After downsizing – what next?

by Terry Oliver on July 2, 2011

Ever since we sold the house, we get asked the same question by friend, relative or stranger – what are you going to do now? It’s as if it unnerves people that you’ve popped out of your pigeon-hole and not immediately gone into another. Almost as if you’re vaguely perceived as a threat – a loose cannon. You’re forced into creating plausible scenarios tailored to fit the questioner – from sensible to frivolous according to how you read the level of concern in their voice.

Apart from the stress of having to come up with so many different answers to so many different people, it does have its upside. You’re inclined to re-examine all the options to see which ones seem the most appealing. The result of all this navel-gazing is a lot of fantasy creation – old and new.

For example, building a log cabin by a lake in the wilderness has been an old standby for me; one which I trot out every now and again to embellish and update. When I first started work on this particular fantasy was during my mid-life crisis – one of the longest on record, according to my ex-wife who had to endure it. At that long ago time, I was still living in the UK but seeking escape to a simple life in the wilderness of British Columbia. I bought a plot of land on an island in a remote lake up north. Over the years I persuaded various members of my family to go and explore the possibility of building my cabin there. Each in turn declared that it was just too remote -just a fantasy.

But I could never bring myself to sell the property – although I made a couple of half-hearted attempts. Instead I continued paying the taxes on it, right up to this week when they came due again. So once more I wrote out the cheque. And once more the fantasy of building my cabin by the lake loomed up as a potential plan of action. But this time for a different reason.

Now it begins to appear as a plausible thing to do with the economy and the environment both in a parlous state and predictions of collapse appearing more and more frequently in the media. What better time to dust off all my old self-sufficiency manuals from the seventies, all my back-copies of Harrowsmith, dog-eared from endless thumbing through.

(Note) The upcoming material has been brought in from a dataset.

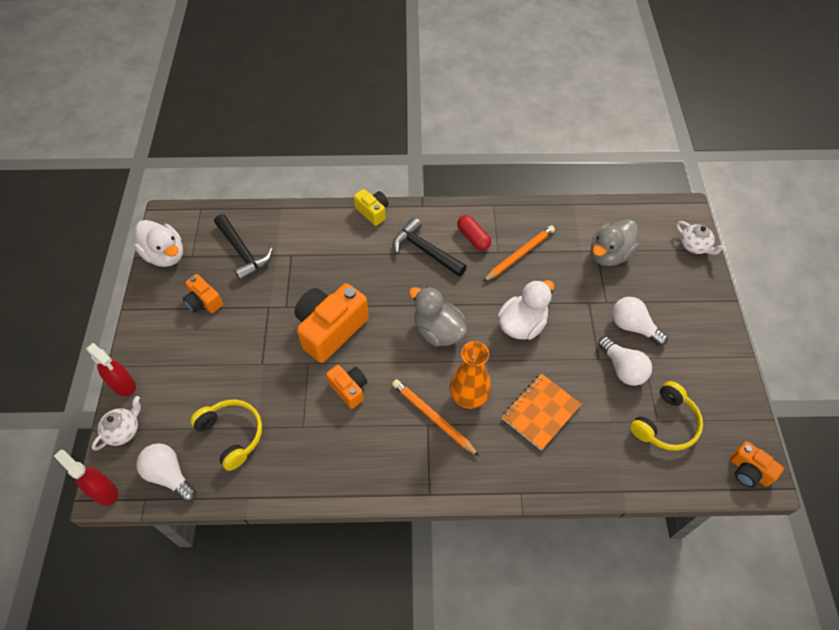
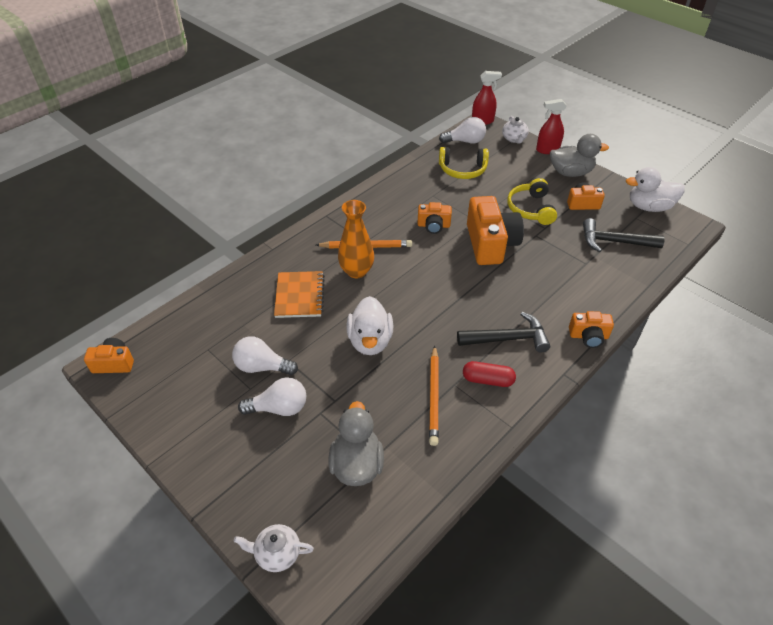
camera: 135 degrees right, 10 degrees down
yellow camera [354,189,389,226] -> orange camera [569,311,614,348]
grey duck [409,286,467,346] -> grey duck moved to [550,134,609,177]
yellow headphones [630,381,703,451] -> yellow headphones moved to [507,178,557,225]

At seventy-five, is it too late to become a pioneer? To clear some land, build my cabin and like Yeats, plant ‘my nine bean rows and a hive for the honey-bee, and live alone in the bee-loud glade’. Will my children and grandchildren come to appreciate my foresight in preparing a bolt-hole for them when the oil runs out? Or will they shake their heads and wonder if Alzheimer’s has finally caught up with me?

As for me, I may take my cue from Thoreau and treat it as my own Walden Pond experiment in a  simpler way of living. Something more modestly suited to our fast approaching change of lifestyle in a rapidly changing world. Perhaps once I’m there I can persuade friends and family to visit – maybe even join me. Start a new community. Now there’s another fantasy of mine…. I’ll start by trying to persuade my significant other.